Il entraine une dépendance comme les autres stupéfiants. Mais aussi une hypotension orthostatique, une tachycardie et des psychoses.

Anecdote sportive : De 1995 à 1996, plusieurs dizaines de sportifs ont été contrôlés positifs au cannabis, parmi lesquels des footballeurs professionnels (gardiens de buts entre autre). Produit illégal en France, il fait parti de la classe S8 des produits interdits par l’agence mondiale antidopage. Pourtant, le haschisch doping fait toujours l’objet d’une certaine mansuétude, dans certaines fédérations ou même dans certaines instances censées lutter contre le dopage. 

Les anesthésiques locaux ou dits de contact

Ce sont des substances qui suspendent par contact la transmission des sensations douloureuses. Ces médicaments (bupivacaïne, lidocaïne, mépivacaïne, procaïne…dérivés de la cocaïne) sont utilisés dans le monde sportif pour suspendre une douleur entravant le niveau de performance, sans toutefois en soigner la cause. Un leurre qui accroit l’étendue de la blessure.

Anecdote sportive : Selon Guy Roux en 1990, entraîneur de football à l’AJ Auxerre, certains footballeurs ont payés les piqures qui leur ont été faites pour pouvoir jouer en coupe du monde. 

Philippe Guillard raconte dans l’équipe en mai 2016, comment il a joué la finale contre Agen avec un tendon qui se baladait en dessous du pied (en fait une luxation des péroniers). Descendu du bus avec ses béquilles, il a pourtant joué tout le match, plus la prolongation, sur une jambe qu’il ne sentait plus. Comment : grâce à une piqure d’anesthésiant avant le match.

Le miroir des sports raconte que le pilier du stade montois, JB Amestoy, aurait joué un match en 1965 avec une tendinite grâce à deux piqures d’anesthésiant avant le match et deux autres pendant le match. 

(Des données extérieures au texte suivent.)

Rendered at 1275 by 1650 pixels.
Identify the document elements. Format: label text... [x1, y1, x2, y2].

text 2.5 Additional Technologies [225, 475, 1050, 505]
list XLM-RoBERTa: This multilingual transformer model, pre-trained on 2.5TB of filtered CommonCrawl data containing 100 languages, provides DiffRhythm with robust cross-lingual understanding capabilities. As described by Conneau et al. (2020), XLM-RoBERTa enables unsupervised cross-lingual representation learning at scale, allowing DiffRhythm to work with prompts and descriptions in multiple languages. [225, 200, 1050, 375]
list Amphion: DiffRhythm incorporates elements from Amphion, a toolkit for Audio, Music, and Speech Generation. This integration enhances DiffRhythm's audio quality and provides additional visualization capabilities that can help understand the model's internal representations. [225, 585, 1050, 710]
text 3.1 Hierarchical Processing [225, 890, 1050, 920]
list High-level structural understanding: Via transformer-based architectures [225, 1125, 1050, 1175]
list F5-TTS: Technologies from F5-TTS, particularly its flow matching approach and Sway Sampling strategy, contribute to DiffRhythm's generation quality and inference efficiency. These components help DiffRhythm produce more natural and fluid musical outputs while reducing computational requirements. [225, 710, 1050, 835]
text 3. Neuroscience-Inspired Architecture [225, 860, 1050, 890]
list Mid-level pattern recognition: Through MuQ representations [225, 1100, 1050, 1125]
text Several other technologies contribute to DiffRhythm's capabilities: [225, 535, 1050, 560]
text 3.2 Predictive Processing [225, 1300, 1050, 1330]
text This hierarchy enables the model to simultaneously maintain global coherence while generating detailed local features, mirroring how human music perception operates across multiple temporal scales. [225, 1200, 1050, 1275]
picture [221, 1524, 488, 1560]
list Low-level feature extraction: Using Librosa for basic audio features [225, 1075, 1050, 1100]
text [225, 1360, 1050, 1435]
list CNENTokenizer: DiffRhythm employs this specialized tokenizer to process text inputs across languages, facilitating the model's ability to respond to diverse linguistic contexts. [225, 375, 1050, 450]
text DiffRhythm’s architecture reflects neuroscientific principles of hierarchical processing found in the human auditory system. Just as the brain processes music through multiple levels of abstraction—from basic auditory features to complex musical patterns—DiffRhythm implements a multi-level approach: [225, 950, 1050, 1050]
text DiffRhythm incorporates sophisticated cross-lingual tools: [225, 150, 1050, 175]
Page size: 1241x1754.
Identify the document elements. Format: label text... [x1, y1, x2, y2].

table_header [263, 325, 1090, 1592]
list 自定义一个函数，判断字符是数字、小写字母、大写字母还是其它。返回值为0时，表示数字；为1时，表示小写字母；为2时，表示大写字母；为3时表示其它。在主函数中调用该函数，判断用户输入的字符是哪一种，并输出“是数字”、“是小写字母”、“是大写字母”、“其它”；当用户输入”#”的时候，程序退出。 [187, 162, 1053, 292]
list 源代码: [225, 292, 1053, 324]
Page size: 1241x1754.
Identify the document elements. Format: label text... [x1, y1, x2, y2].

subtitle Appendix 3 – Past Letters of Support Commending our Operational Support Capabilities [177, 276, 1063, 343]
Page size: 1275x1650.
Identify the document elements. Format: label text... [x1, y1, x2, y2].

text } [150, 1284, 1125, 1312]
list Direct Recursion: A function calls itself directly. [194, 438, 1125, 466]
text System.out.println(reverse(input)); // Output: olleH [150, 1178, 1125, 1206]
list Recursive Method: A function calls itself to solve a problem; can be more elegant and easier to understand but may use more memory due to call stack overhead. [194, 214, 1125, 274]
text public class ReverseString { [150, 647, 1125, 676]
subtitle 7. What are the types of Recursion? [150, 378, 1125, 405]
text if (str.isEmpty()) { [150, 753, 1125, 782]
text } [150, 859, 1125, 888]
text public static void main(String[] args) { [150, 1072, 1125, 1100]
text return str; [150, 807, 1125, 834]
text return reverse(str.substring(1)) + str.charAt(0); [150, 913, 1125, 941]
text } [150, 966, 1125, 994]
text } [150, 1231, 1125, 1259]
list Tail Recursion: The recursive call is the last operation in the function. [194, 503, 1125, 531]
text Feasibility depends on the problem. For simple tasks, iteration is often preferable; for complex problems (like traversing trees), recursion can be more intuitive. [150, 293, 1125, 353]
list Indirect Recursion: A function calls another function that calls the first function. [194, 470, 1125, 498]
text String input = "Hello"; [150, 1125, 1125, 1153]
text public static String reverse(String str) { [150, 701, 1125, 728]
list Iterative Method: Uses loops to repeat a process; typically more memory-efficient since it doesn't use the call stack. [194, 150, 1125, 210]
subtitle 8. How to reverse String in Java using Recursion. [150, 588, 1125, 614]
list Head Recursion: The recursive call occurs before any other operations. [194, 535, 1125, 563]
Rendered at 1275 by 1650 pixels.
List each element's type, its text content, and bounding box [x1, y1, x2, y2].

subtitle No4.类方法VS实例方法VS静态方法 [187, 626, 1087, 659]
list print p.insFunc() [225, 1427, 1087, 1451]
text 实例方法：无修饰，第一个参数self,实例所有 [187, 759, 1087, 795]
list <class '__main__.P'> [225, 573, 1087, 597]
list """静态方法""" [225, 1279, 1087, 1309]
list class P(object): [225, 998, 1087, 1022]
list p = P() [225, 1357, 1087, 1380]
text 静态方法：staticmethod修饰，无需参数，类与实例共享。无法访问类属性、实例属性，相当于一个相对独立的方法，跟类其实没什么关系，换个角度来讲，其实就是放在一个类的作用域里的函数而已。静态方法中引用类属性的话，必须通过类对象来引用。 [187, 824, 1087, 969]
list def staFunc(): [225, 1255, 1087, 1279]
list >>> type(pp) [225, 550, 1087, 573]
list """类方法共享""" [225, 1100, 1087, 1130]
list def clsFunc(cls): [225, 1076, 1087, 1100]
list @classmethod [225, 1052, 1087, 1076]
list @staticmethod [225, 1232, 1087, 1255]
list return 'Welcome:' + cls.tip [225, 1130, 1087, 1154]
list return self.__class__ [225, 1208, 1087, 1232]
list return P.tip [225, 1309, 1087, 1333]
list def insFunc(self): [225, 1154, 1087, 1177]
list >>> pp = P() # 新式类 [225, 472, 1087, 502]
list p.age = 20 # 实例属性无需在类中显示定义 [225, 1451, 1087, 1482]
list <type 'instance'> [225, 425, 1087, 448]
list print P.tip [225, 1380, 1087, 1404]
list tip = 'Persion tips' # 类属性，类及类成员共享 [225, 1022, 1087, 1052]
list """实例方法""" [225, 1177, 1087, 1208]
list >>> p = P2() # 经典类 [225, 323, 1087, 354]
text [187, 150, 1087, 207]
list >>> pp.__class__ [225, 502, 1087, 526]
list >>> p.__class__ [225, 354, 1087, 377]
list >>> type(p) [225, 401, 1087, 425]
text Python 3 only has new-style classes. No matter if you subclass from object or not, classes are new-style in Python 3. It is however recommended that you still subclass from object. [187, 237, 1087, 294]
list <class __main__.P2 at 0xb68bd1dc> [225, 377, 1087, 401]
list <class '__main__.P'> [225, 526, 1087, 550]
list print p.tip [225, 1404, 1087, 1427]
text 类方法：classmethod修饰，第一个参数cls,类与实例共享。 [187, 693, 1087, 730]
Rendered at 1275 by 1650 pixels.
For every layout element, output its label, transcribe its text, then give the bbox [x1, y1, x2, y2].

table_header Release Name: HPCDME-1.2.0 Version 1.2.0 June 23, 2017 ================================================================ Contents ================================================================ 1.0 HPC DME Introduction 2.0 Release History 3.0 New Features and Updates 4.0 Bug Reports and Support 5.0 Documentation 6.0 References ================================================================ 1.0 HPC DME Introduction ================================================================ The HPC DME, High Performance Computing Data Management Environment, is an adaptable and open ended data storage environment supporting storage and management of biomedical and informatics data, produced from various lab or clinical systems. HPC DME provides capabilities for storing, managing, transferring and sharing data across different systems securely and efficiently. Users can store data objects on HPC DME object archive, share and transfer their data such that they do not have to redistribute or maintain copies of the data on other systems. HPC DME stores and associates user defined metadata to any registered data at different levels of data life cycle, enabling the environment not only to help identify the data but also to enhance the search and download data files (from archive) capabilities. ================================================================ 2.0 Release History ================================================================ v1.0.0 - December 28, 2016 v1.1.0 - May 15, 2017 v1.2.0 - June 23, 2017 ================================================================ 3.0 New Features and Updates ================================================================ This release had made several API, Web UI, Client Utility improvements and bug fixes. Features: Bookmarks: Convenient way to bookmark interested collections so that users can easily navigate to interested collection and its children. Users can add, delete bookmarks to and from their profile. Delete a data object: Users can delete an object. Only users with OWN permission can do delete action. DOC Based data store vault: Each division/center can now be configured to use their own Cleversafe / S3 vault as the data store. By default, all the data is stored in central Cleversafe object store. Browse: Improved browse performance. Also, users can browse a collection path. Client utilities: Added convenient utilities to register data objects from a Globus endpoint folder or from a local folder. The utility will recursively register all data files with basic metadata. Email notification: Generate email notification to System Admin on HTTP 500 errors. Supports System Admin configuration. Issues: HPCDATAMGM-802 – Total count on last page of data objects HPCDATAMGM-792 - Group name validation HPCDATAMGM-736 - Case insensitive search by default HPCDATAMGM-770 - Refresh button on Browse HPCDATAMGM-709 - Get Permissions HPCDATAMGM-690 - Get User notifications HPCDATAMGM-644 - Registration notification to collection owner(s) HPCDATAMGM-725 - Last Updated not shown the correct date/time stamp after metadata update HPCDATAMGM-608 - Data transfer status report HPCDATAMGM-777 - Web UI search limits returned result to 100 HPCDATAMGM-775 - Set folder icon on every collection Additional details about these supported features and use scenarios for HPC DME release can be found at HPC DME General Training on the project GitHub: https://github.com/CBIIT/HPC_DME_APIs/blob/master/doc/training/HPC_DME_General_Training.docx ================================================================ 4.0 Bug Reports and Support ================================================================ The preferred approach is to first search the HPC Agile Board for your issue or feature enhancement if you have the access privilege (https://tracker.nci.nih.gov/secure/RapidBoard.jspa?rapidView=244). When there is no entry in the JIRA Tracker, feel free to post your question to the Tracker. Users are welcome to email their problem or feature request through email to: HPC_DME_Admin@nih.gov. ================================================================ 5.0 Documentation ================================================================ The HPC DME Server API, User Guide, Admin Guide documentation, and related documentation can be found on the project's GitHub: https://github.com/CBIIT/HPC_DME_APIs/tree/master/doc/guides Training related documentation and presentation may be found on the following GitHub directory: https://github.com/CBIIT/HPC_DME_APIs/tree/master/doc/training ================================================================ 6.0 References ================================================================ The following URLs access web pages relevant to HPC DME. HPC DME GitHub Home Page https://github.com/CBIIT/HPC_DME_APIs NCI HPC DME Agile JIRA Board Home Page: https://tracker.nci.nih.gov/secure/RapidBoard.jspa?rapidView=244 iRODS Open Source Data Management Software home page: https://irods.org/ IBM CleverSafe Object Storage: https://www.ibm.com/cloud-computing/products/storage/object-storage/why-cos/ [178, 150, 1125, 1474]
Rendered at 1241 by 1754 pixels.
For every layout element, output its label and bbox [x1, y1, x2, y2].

En faisant entrer certains médicaments antalgiques, ceux de palier II et III, dans une de ses listes de surveillance, l’AMA (Agence mondiale antidopage) a voulu élargir son champ d’action.
La frontière entre pratique dopante et démarche de soin est trouble, particulièrement quand les enjeux financiers sont importants. Le rugby professionnel pousse les corps de plus en plus loin et expose ses athlètes à des risques de blessure et des douleurs de plus en plus fréquents et graves. Apprendre à gérer ses douleurs physiques, mais aussi morales, est donc un enjeu primordial et fait désormais partie intégrante de la carrière de joueur de rugby professionnel.

Le courage nécessaire à la pratique du rugby ne devrait pas être confondu avec le mépris du corps des sportifs (ves).